Insomma non si difende più il Natale, come ha scritto sul «Giornale» Alessandro Sallusti, perché non si sa più cosa è il Natale?
«Esatto. Se posso generalizzare, e so che da qualche parte ci sono le eccezioni, il laico non si lascia scalfire da questo scandalo; l’insegnante di religione non trasmette più la forza di questa storia, ma se la cava con una spruzzata di educazione civica e il prete, spesso e volentieri, declama prediche, comode comode e rassicuranti, che sono un invito all’ateismo».

Un disastro.
«Si è perso l’abc. La prima distinzione non è fra laico e cattolico, ma fra pensante e non pensante. Se uno pensa, come pensava il cardinal Martini, allora si interroga e se si interroga prima o poi viene affascinato dal cristianesimo, dal Dio che si fa uomo scandalizzando gli ebrei e l’Islam».

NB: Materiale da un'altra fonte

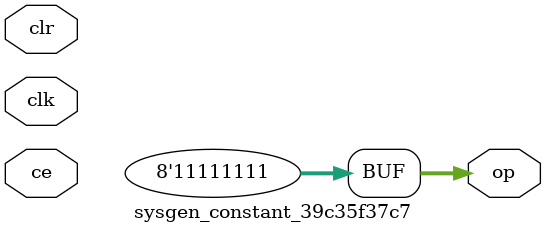
<source format=v>
module sysgen_constant_39c35f37c7 (
  output [(8 - 1):0] op,
  input clk,
  input ce,
  input clr);
  assign op = 8'b11111111;
endmodule
</source>
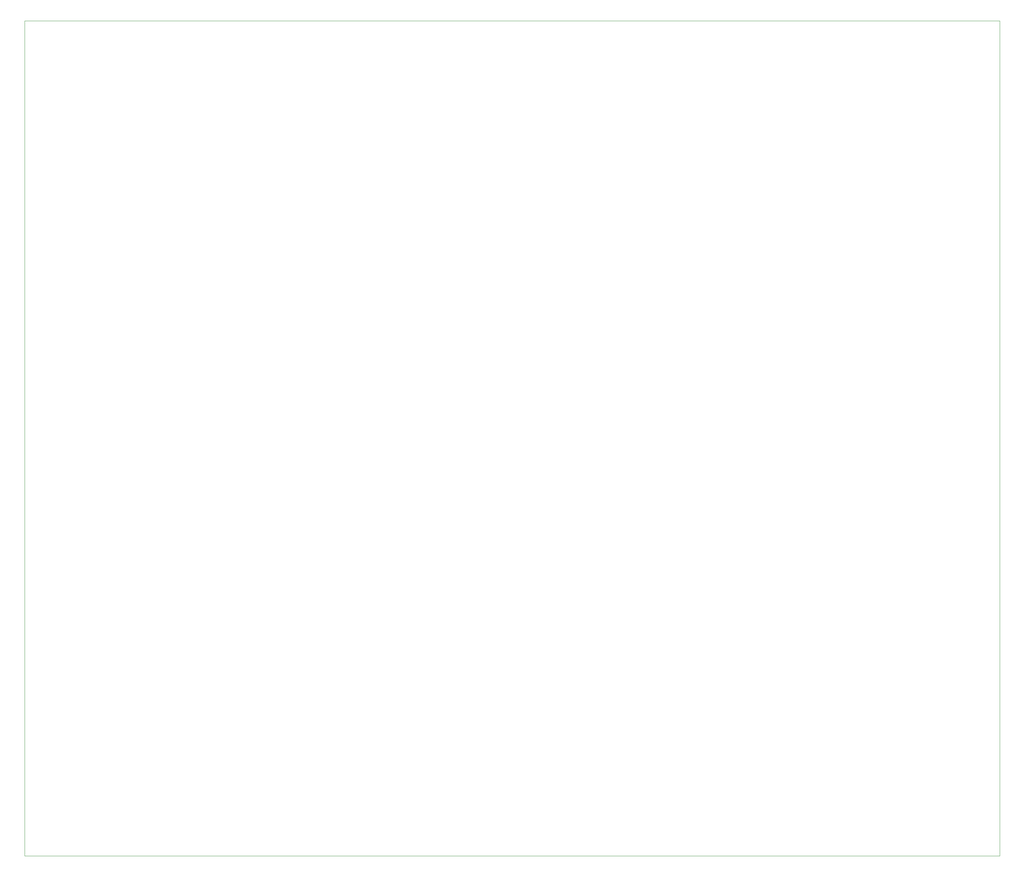
<source format=gbr>
%TF.GenerationSoftware,KiCad,Pcbnew,9.0.6*%
%TF.CreationDate,2025-11-10T19:23:00+01:00*%
%TF.ProjectId,BGA_Steuerung_4layer,4247415f-5374-4657-9565-72756e675f34,rev?*%
%TF.SameCoordinates,Original*%
%TF.FileFunction,Profile,NP*%
%FSLAX46Y46*%
G04 Gerber Fmt 4.6, Leading zero omitted, Abs format (unit mm)*
G04 Created by KiCad (PCBNEW 9.0.6) date 2025-11-10 19:23:00*
%MOMM*%
%LPD*%
G01*
G04 APERTURE LIST*
%TA.AperFunction,Profile*%
%ADD10C,0.050000*%
%TD*%
G04 APERTURE END LIST*
D10*
X32000000Y-76000000D02*
X270000000Y-76000000D01*
X270000000Y-280000000D01*
X32000000Y-280000000D01*
X32000000Y-76000000D01*
M02*

</source>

Siamo alle prese con uno scontro di civiltà?
«Ma che scontro. Anche dalle loro parti si è persa la portata profonda del fatto religioso. Viviamo in un mondo che dimentica la dimensione spirituale».

Da dove può partire il dialogo con le altre religioni?
«Il dialogo parte dalla consapevolezza, ma se consapevolezza non c’è, allora prepariamoci al peggio. E infatti i cristiani sono, e so che da qualche parte c’è sempre un resto d’Israele, servi sciocchi del nostro tempo».

Insomma, che cosa manca?
«Manca il brivido davanti a una vicenda cosi grande, incommensurabile. Io vedo nei musei le scolaresche che sostano davanti ai quadri con soggetto religioso».

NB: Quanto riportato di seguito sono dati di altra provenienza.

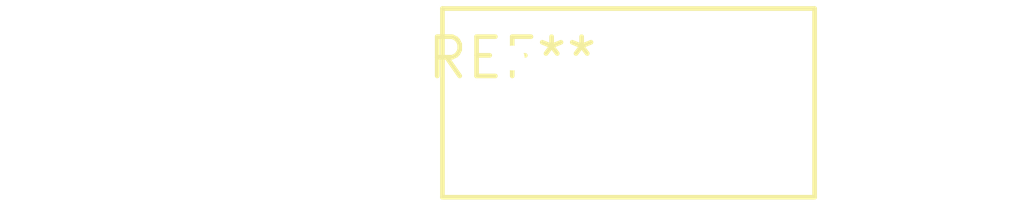
<source format=kicad_pcb>
(kicad_pcb (version 20240108) (generator pcbnew)

  (general
    (thickness 1.6)
  )

  (paper "A4")
  (layers
    (0 "F.Cu" signal)
    (31 "B.Cu" signal)
    (32 "B.Adhes" user "B.Adhesive")
    (33 "F.Adhes" user "F.Adhesive")
    (34 "B.Paste" user)
    (35 "F.Paste" user)
    (36 "B.SilkS" user "B.Silkscreen")
    (37 "F.SilkS" user "F.Silkscreen")
    (38 "B.Mask" user)
    (39 "F.Mask" user)
    (40 "Dwgs.User" user "User.Drawings")
    (41 "Cmts.User" user "User.Comments")
    (42 "Eco1.User" user "User.Eco1")
    (43 "Eco2.User" user "User.Eco2")
    (44 "Edge.Cuts" user)
    (45 "Margin" user)
    (46 "B.CrtYd" user "B.Courtyard")
    (47 "F.CrtYd" user "F.Courtyard")
    (48 "B.Fab" user)
    (49 "F.Fab" user)
    (50 "User.1" user)
    (51 "User.2" user)
    (52 "User.3" user)
    (53 "User.4" user)
    (54 "User.5" user)
    (55 "User.6" user)
    (56 "User.7" user)
    (57 "User.8" user)
    (58 "User.9" user)
  )

  (setup
    (pad_to_mask_clearance 0)
    (pcbplotparams
      (layerselection 0x00010fc_ffffffff)
      (plot_on_all_layers_selection 0x0000000_00000000)
      (disableapertmacros false)
      (usegerberextensions false)
      (usegerberattributes false)
      (usegerberadvancedattributes false)
      (creategerberjobfile false)
      (dashed_line_dash_ratio 12.000000)
      (dashed_line_gap_ratio 3.000000)
      (svgprecision 4)
      (plotframeref false)
      (viasonmask false)
      (mode 1)
      (useauxorigin false)
      (hpglpennumber 1)
      (hpglpenspeed 20)
      (hpglpendiameter 15.000000)
      (dxfpolygonmode false)
      (dxfimperialunits false)
      (dxfusepcbnewfont false)
      (psnegative false)
      (psa4output false)
      (plotreference false)
      (plotvalue false)
      (plotinvisibletext false)
      (sketchpadsonfab false)
      (subtractmaskfromsilk false)
      (outputformat 1)
      (mirror false)
      (drillshape 1)
      (scaleselection 1)
      (outputdirectory "")
    )
  )

  (net 0 "")

  (footprint "RV_Disc_D12mm_W6.1mm_P7.5mm" (layer "F.Cu") (at 0 0))

)

</source>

Ce l’ha pure con i liceali?
«No, ce l’ho con i loro professori e non solo con loro. Questi giovani ricevono nozioni di natura estetica, ma poi se ti avvicini e chiedi loro: chi è quel santo? È il Battista? È Paolo? È Giovanni? Ti guardano con occhi sbarrati, non sanno nulla, sono smemorati come il nostro tempo».

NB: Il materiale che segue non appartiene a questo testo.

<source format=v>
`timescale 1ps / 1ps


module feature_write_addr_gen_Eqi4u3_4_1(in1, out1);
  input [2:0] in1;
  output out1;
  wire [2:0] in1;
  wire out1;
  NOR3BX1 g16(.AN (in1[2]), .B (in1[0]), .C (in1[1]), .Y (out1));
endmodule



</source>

Cacciari, ma lei è sicuro di non credere?
«Il filosofo non può credere».

Questo, con rispetto, lo afferma lei.
«Il filosofo non può accettare la lezione cristiana, però è inquieto e riflette».

Dunque lei prega?
«La ricerca a un certo punto si avvicina alla preghiera. Certo, il fedele è convinto che la sua preghiera sia ascoltata, il filosofo prega il nulla. Però resta stupefatto davanti al mistero. E lo assorbe, come ho fatto nel mio ultimo libro su Maria: Generare Dio. Pensi, una ragazzetta che è madre di Dio. Da non credere, anche per chi ci crede».